WHAT YOU ARE ASKED TO DO:
Quote the records below in full, exactly as given, with the images taken out.

INPUT DATA:
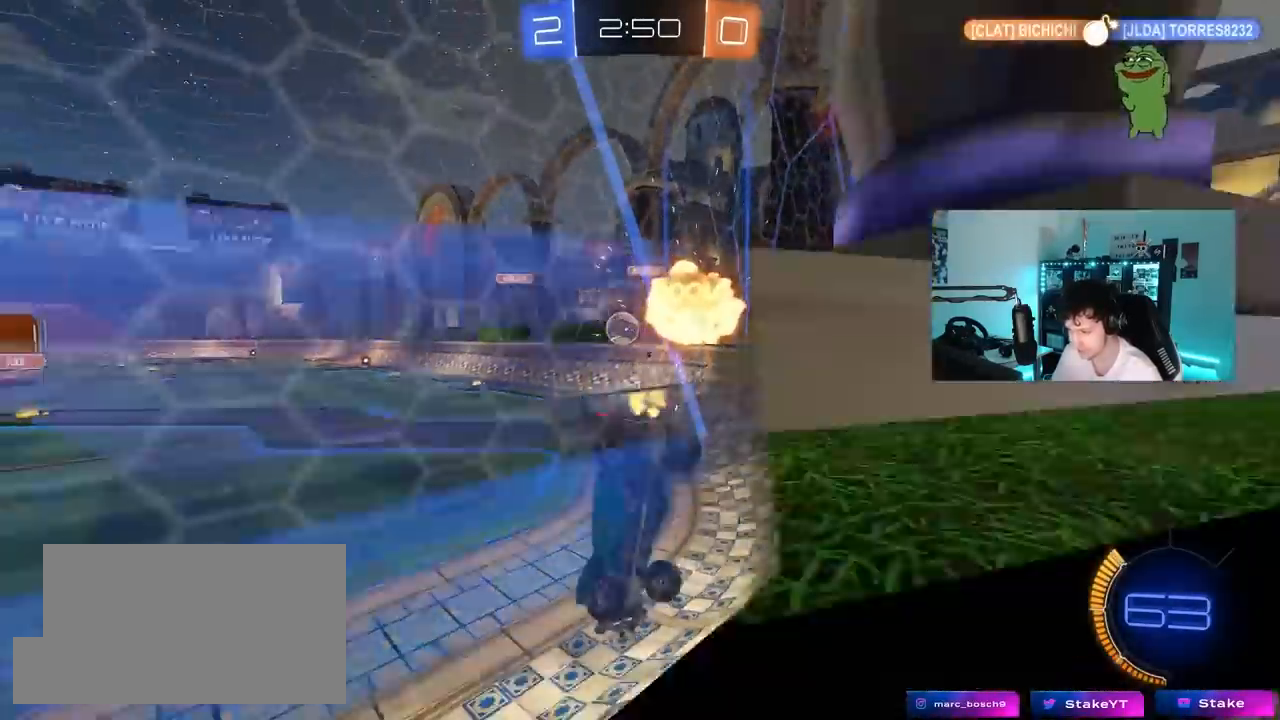
{"keys": ["a", "w"], "mouse": [], "mouse_move": "still", "events": [[33, "s", "down"], [117, "s", "up"], [450, "w", "down"]]}
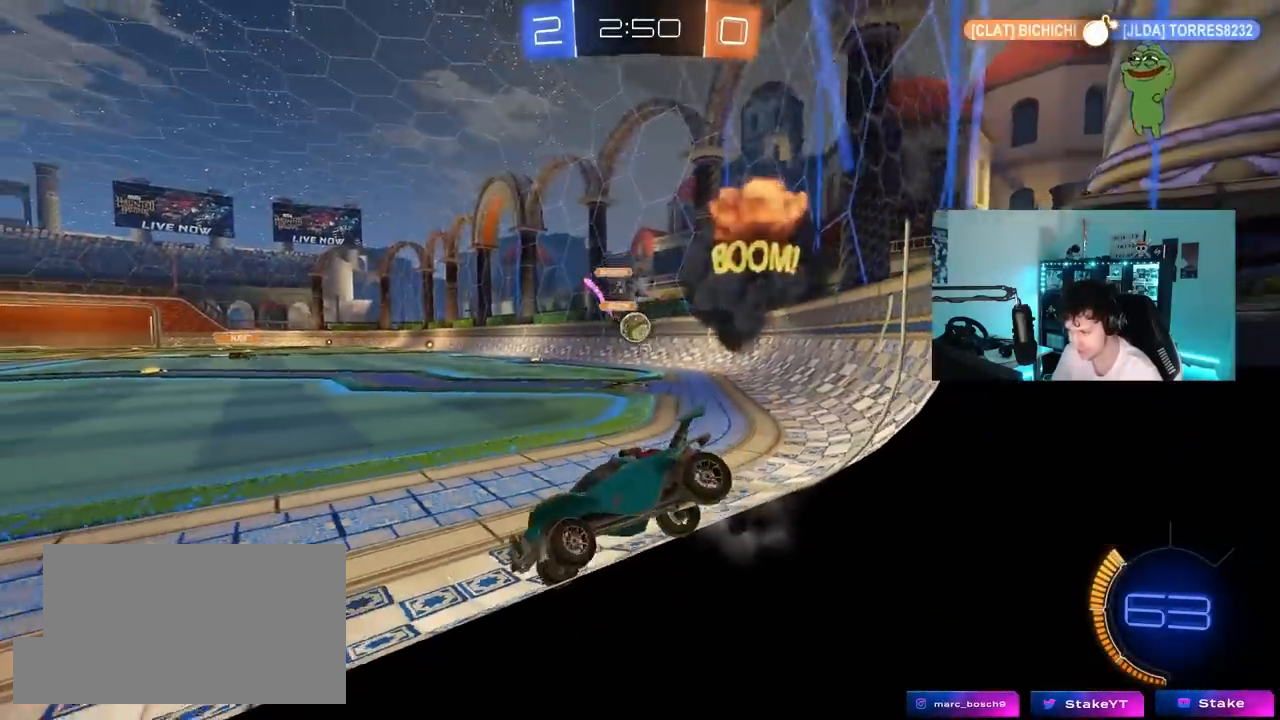
{"keys": ["a", "shift", "w"], "mouse": [], "mouse_move": "still", "events": [[367, "shift", "down"]]}
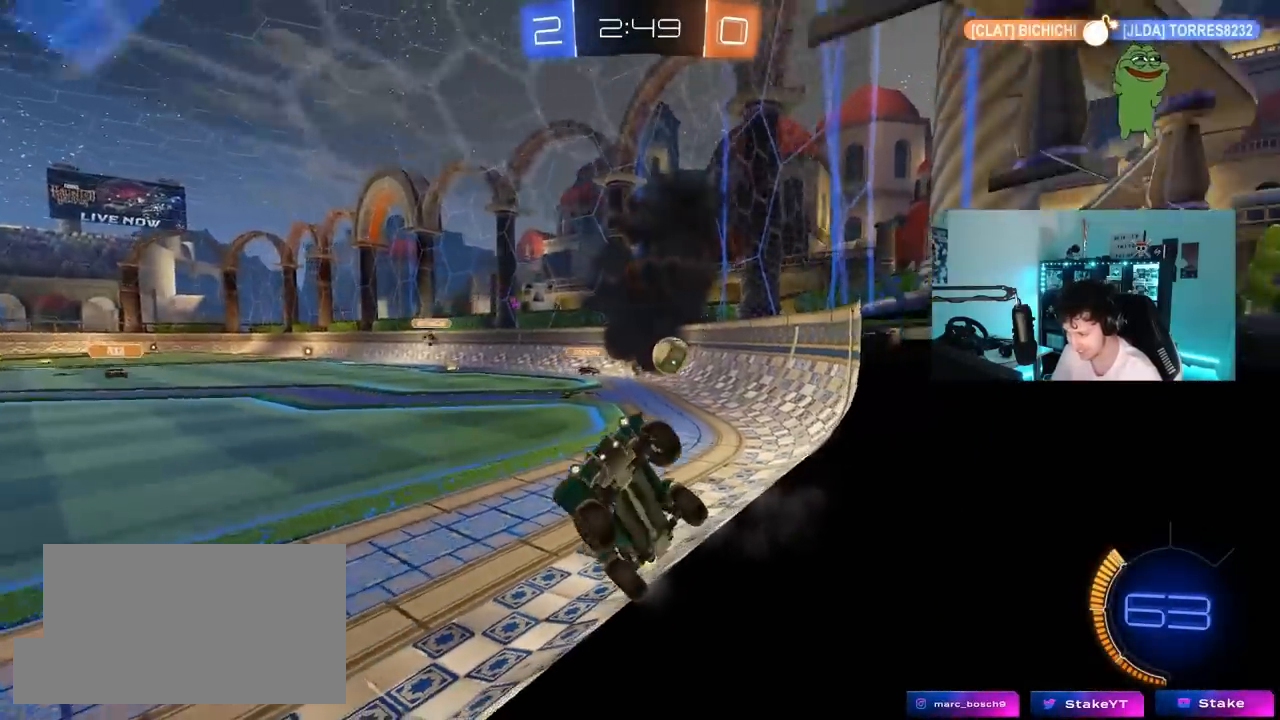
{"keys": ["a", "w"], "mouse": [], "mouse_move": "still", "events": [[17, "shift", "up"], [200, "shift", "down"], [483, "shift", "up"]]}
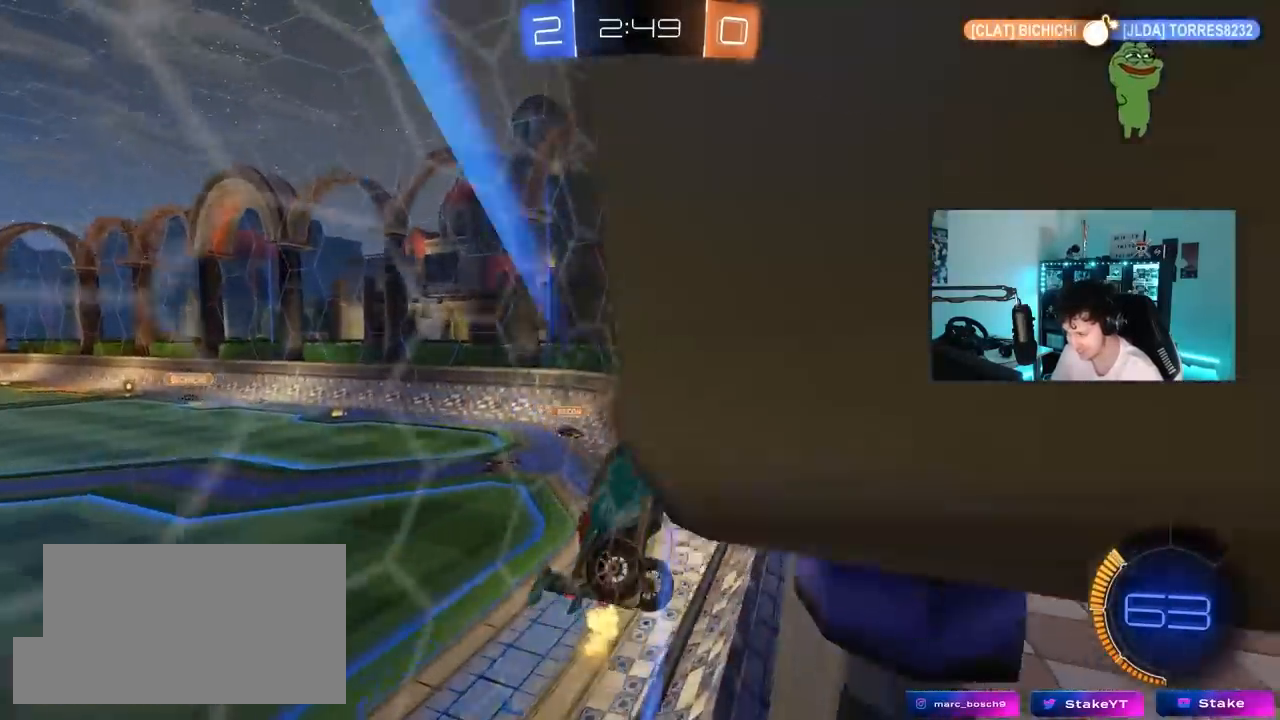
{"keys": ["d", "w"], "mouse": ["left"], "mouse_move": "still", "events": [[167, "mouse_left", "down"], [350, "a", "up"], [500, "d", "down"]]}
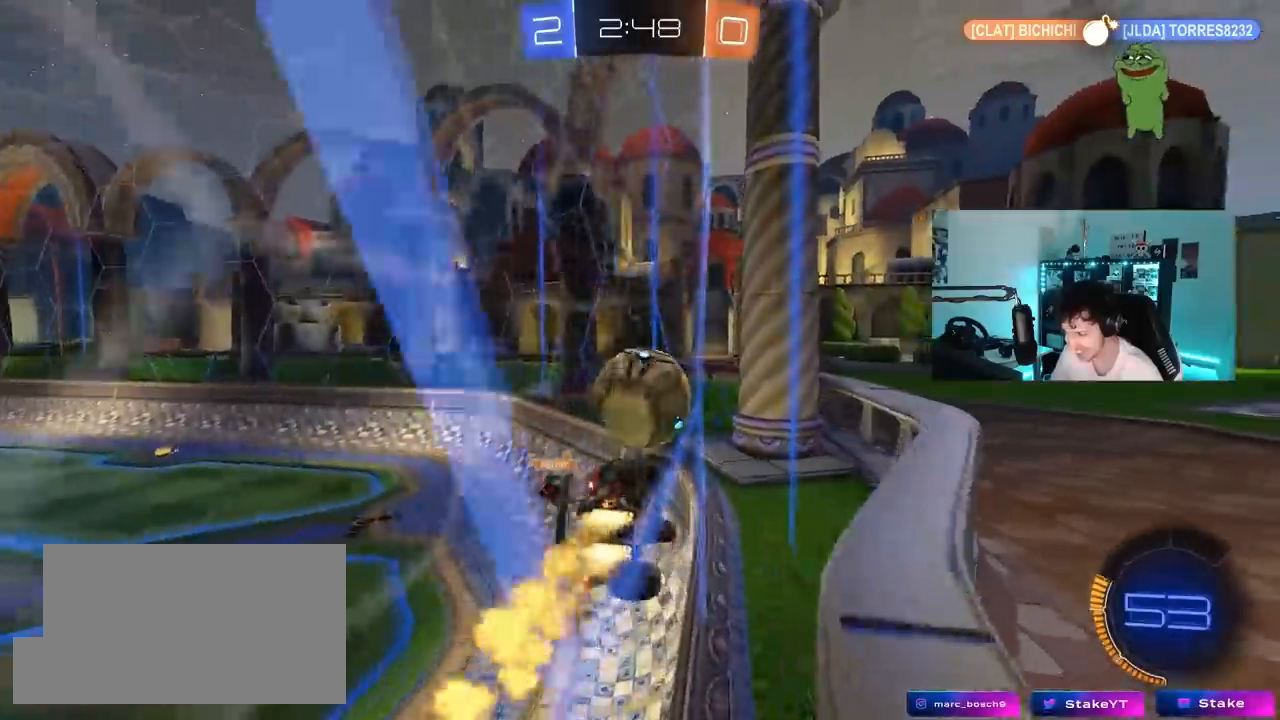
{"keys": ["a", "shift"], "mouse": [], "mouse_move": "down-right", "events": [[83, "d", "up"], [83, "mouse_right", "down"], [133, "a", "down"], [133, "shift", "down"], [183, "mouse_right", "up"], [233, "mouse_right", "down"], [283, "s", "down"], [283, "w", "up"], [417, "mouse_left", "up"], [417, "mouse_right", "up"], [467, "s", "up"]]}
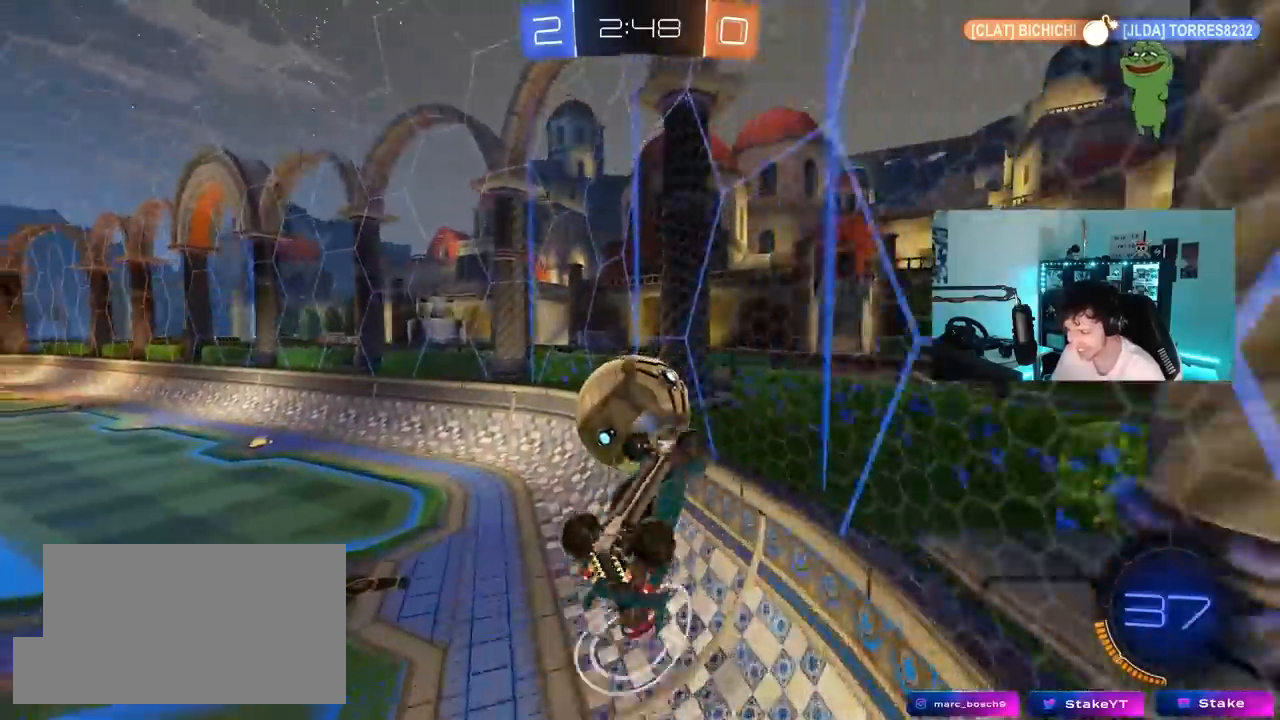
{"keys": [], "mouse": ["left"], "mouse_move": "still", "events": [[150, "mouse_left", "down"], [250, "w", "down"], [383, "w", "up"], [483, "a", "up"], [483, "shift", "up"]]}
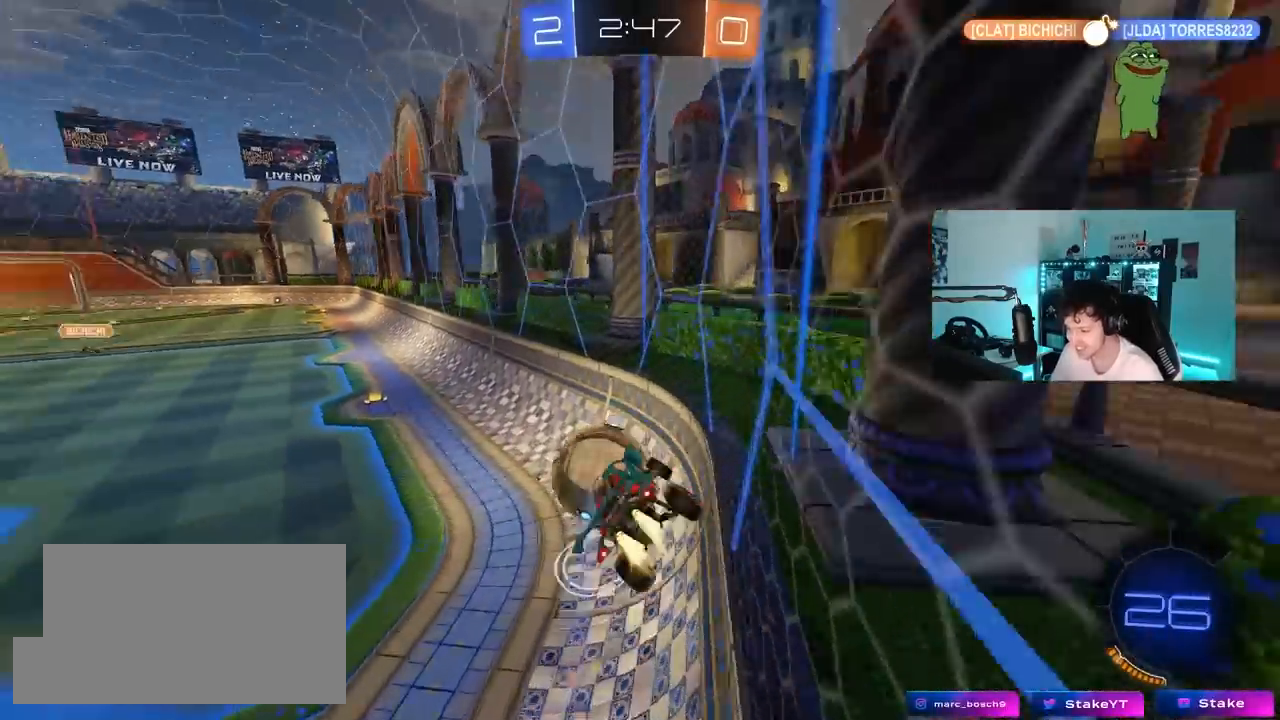
{"keys": [], "mouse": [], "mouse_move": "still", "events": [[33, "mouse_left", "up"], [117, "w", "down"], [167, "d", "down"], [267, "w", "up"], [300, "d", "up"], [350, "s", "down"], [500, "s", "up"]]}
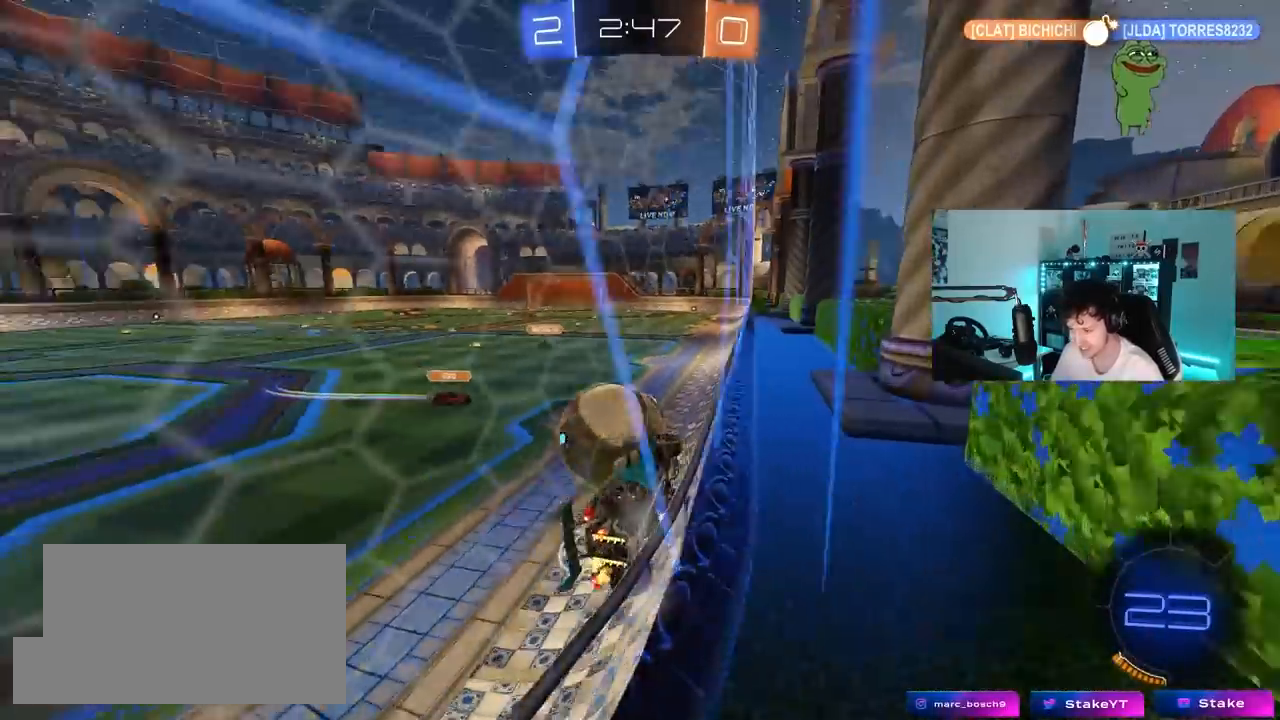
{"keys": ["a"], "mouse": ["left"], "mouse_move": "down-left", "events": [[83, "w", "down"], [133, "a", "down"], [233, "a", "up"], [283, "mouse_left", "down"], [333, "d", "down"], [367, "d", "up"], [367, "mouse_right", "down"], [367, "w", "up"], [417, "a", "down"], [467, "mouse_right", "up"]]}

EXERCISE RESPONSE:
{"keys": ["a", "w"], "mouse": [], "mouse_move": "still", "events": [[33, "s", "down"], [117, "s", "up"], [450, "w", "down"]]}
{"keys": ["a", "shift", "w"], "mouse": [], "mouse_move": "still", "events": [[367, "shift", "down"]]}
{"keys": ["a", "w"], "mouse": [], "mouse_move": "still", "events": [[17, "shift", "up"], [200, "shift", "down"], [483, "shift", "up"]]}
{"keys": ["d", "w"], "mouse": ["left"], "mouse_move": "still", "events": [[167, "mouse_left", "down"], [350, "a", "up"], [500, "d", "down"]]}
{"keys": ["a", "shift"], "mouse": [], "mouse_move": "down-right", "events": [[83, "d", "up"], [83, "mouse_right", "down"], [133, "a", "down"], [133, "shift", "down"], [183, "mouse_right", "up"], [233, "mouse_right", "down"], [283, "s", "down"], [283, "w", "up"], [417, "mouse_left", "up"], [417, "mouse_right", "up"], [467, "s", "up"]]}
{"keys": [], "mouse": ["left"], "mouse_move": "still", "events": [[150, "mouse_left", "down"], [250, "w", "down"], [383, "w", "up"], [483, "a", "up"], [483, "shift", "up"]]}
{"keys": [], "mouse": [], "mouse_move": "still", "events": [[33, "mouse_left", "up"], [117, "w", "down"], [167, "d", "down"], [267, "w", "up"], [300, "d", "up"], [350, "s", "down"], [500, "s", "up"]]}
{"keys": ["a"], "mouse": ["left"], "mouse_move": "down-left", "events": [[83, "w", "down"], [133, "a", "down"], [233, "a", "up"], [283, "mouse_left", "down"], [333, "d", "down"], [367, "d", "up"], [367, "mouse_right", "down"], [367, "w", "up"], [417, "a", "down"], [467, "mouse_right", "up"]]}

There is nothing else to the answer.